MATERIAL FOR THE TASK:
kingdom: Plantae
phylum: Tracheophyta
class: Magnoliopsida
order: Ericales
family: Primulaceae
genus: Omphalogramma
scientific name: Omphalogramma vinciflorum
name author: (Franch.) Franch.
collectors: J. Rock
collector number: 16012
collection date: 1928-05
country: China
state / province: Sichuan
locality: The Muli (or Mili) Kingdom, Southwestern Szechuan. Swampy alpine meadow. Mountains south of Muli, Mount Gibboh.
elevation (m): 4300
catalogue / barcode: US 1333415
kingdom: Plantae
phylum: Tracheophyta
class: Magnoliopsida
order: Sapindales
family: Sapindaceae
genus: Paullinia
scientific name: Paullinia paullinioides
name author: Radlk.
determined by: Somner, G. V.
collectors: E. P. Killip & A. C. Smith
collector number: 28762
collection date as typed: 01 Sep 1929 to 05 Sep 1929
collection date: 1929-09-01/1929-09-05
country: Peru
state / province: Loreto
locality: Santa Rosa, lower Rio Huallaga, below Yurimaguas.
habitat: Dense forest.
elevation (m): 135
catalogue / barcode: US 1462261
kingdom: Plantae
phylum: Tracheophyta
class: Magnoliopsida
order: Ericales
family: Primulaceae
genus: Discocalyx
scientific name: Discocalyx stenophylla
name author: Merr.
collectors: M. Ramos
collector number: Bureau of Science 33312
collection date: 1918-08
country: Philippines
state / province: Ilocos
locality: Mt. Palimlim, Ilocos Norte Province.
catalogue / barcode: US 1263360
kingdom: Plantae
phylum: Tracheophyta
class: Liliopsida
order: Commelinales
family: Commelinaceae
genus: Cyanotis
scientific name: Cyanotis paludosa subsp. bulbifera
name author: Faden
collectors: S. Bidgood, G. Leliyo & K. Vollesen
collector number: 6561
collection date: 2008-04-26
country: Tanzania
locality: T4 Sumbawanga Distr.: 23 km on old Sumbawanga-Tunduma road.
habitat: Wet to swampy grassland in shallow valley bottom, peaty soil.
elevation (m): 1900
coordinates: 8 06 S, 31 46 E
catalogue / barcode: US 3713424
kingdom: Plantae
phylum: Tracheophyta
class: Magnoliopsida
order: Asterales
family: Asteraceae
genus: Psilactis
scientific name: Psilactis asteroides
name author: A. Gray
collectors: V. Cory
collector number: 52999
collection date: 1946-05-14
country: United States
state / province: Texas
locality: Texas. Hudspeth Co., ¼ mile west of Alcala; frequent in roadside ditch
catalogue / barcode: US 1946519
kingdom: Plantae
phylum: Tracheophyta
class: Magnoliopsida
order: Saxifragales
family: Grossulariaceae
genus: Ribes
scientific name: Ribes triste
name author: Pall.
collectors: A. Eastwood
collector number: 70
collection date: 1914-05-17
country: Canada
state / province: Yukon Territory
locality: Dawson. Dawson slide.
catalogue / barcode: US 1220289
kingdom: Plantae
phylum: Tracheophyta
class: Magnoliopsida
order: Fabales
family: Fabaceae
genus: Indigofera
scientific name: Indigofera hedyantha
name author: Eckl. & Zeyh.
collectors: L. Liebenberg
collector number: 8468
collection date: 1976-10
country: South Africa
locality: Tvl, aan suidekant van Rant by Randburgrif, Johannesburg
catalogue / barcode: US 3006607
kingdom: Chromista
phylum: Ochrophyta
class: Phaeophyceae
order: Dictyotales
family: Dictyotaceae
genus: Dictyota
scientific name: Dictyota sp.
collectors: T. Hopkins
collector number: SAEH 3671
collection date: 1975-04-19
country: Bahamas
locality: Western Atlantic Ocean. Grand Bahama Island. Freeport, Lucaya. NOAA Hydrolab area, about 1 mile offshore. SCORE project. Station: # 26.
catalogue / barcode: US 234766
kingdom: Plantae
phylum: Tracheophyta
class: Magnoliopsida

GIVEN PROBLEM: Can you rewrite the rows as a numbered list, beginning with the line that contains "elevation (m): 1900" and running through the last line of the rows, with both of those lines included? Leave out any blank lines.

RESULT:
1. elevation (m): 1900
2. coordinates: 8 06 S, 31 46 E
3. catalogue / barcode: US 3713424
4. kingdom: Plantae
5. phylum: Tracheophyta
6. class: Magnoliopsida
7. order: Asterales
8. family: Asteraceae
9. genus: Psilactis
10. scientific name: Psilactis asteroides
11. name author: A. Gray
12. collectors: V. Cory
13. collector number: 52999
14. collection date: 1946-05-14
15. country: United States
16. state / province: Texas
17. locality: Texas. Hudspeth Co., ¼ mile west of Alcala; frequent in roadside ditch
18. catalogue / barcode: US 1946519
19. kingdom: Plantae
20. phylum: Tracheophyta
21. class: Magnoliopsida
22. order: Saxifragales
23. family: Grossulariaceae
24. genus: Ribes
25. scientific name: Ribes triste
26. name author: Pall.
27. collectors: A. Eastwood
28. collector number: 70
29. collection date: 1914-05-17
30. country: Canada
31. state / province: Yukon Territory
32. locality: Dawson. Dawson slide.
33. catalogue / barcode: US 1220289
34. kingdom: Plantae
35. phylum: Tracheophyta
36. class: Magnoliopsida
37. order: Fabales
38. family: Fabaceae
39. genus: Indigofera
40. scientific name: Indigofera hedyantha
41. name author: Eckl. & Zeyh.
42. collectors: L. Liebenberg
43. collector number: 8468
44. collection date: 1976-10
45. country: South Africa
46. locality: Tvl, aan suidekant van Rant by Randburgrif, Johannesburg
47. catalogue / barcode: US 3006607
48. kingdom: Chromista
49. phylum: Ochrophyta
50. class: Phaeophyceae
51. order: Dictyotales
52. family: Dictyotaceae
53. genus: Dictyota
54. scientific name: Dictyota sp.
55. collectors: T. Hopkins
56. collector number: SAEH 3671
57. collection date: 1975-04-19
58. country: Bahamas
59. locality: Western Atlantic Ocean. Grand Bahama Island. Freeport, Lucaya. NOAA Hydrolab area, about 1 mile offshore. SCORE project. Station: # 26.
60. catalogue / barcode: US 234766
61. kingdom: Plantae
62. phylum: Tracheophyta
63. class: Magnoliopsida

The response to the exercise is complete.